Researchers increasingly use ChatGPT’s Deep Research to explore literature and form hypotheses, yet many struggle to craft prompts that balance breadth and depth. Broad prompts yield shallow overviews, while narrow ones miss relevant perspectives. We propose an interactive visualization that scaffolds prompt refinement for Deep Research. The tool classifies user intent, flags missing constraints (e.g., evidence, scope, comparisons), and provides diagnostic signals about prompt scope and specificity while tracking how edits shift predicted response quality. A small open-source model powers critique and dual prompt rewrites; users then send only the finalized prompt to Deep Research. We evaluated the system in a within-subjects user study (N = 11), measuring perceived quality gains, prompt refinement efficiency, and user understanding of prompt effects.
Final visualization prototype for Deep Research prompt refinement.
Earlier prototype shown below for comparison.
Deep Research modes in modern LLMs support multi-step, evidence-based investigation, but their outputs are highly sensitive to prompt quality. Users frequently struggle to specify scope, intent, and constraints, resulting in unfocused reports and costly trial-and-error. Current interfaces provide little feedback on how prompt wording influences downstream reasoning.
We address this gap by introducing a pre-run visualization system that helps users understand and refine prompts before executing long-running Deep Research queries. By making prompt structure, constraints, and predicted quality effects visible, our system supports more effective and efficient use of Deep Research tools.
Our system analyzes a user’s prompt using a lightweight, deterministic LLM and extracts structured signals including inferred intent, detected and missing constraints, and predicted quality metrics (Depth, Breadth, Coherence, Relevance). These signals are visualized to support iterative refinement without executing the expensive research query.
Unlike prior prompt-engineering tools designed for rapid iteration, our system targets long-running, high-cost workflows. The goal is to provide pre-run diagnosis rather than post-hoc evaluation, helping users anticipate depth–breadth trade-offs and missing requirements.

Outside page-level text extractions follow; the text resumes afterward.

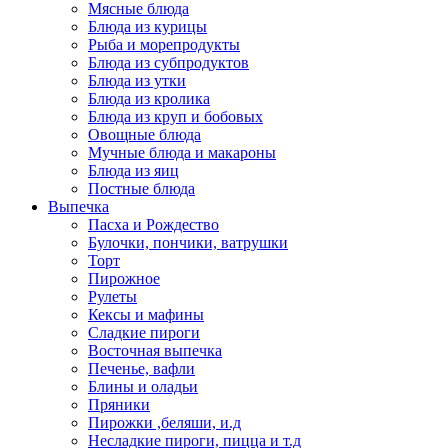
Мясные блюда
Блюда из курицы
Рыба и морепродукты
Блюда из субпродуктов
Блюда из утки
Блюда из кролика
Блюда из круп и бобовых
Овощные блюда
Мучные блюда и макароны
Блюда из яиц
Постные блюда
Выпечка
Пасха и Рождество
Булочки, пончики, ватрушки
Торт
Пирожное
Рулеты
Кексы и мафины
Сладкие пироги
Восточная выпечка
Печенье, вафли
Блины и оладьи
Пряники
Пирожки ,беляши, и.д
Несладкие пироги, пицца и т.д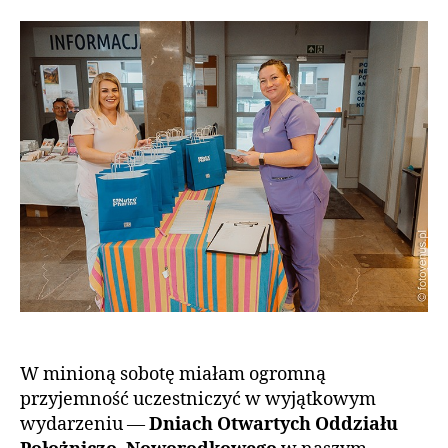
W minioną sobotę miałam ogromną
przyjemność uczestniczyć w wyjątkowym
wydarzeniu —
Dniach Otwartych Oddziału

The final interface presents a linear prompt version history, quality metrics with deltas between versions, constraint badges, and ranked refinement suggestions. These elements allow users to see how edits affect predicted research outcomes before execution.
We conducted a within-subjects user study with 11 university researchers. Each participant completed tasks using (1) baseline Deep Research, (2) our tool with Deep Research, and (3) a base LLM interface. We collected quantitative ratings and qualitative feedback.
Across participants, quantitative ratings indicated higher perceived success when using our tool, along with high satisfaction and perceived usefulness. Qualitative feedback highlighted the value of actionable suggestions and prompt versioning.
| Measure (1–10) | Mean ± SD |
|---|---|
| Success (baseline) | 6.8 ± 1.5 |
| Success (with tool) | 8.9 ± 1.1 |
| Satisfaction (with tool) | 8.7 ± 1.4 |
| Usefulness for improvement | 8.6 ± 1.2 |
| Understanding prompt effects | 8.6 ± 1.3 |
| Ease (baseline) | 6.4 ± 1.6 |
| Ease (with tool) | 7.6 ± 1.6 |
| Mental demand (baseline) | 5.8 ± 2.0 |
| Mental demand (with tool) | 4.7 ± 2.3 |
Participants valued the concrete refinement suggestions and prompt versioning most strongly. Depth and Breadth metrics were frequently cited as helpful for orienting intent, while several users requested improved metric explainability and onboarding.
We presented an interactive visualization system for pre-run prompt refinement in Deep Research workflows. Our findings suggest that making prompt structure and predicted effects visible can reduce trial-and-error, improve perceived success, and support more efficient research workflows. Future work includes improving metric attribution, supporting controllable prompt rewrites, and evaluating the system with broader populations.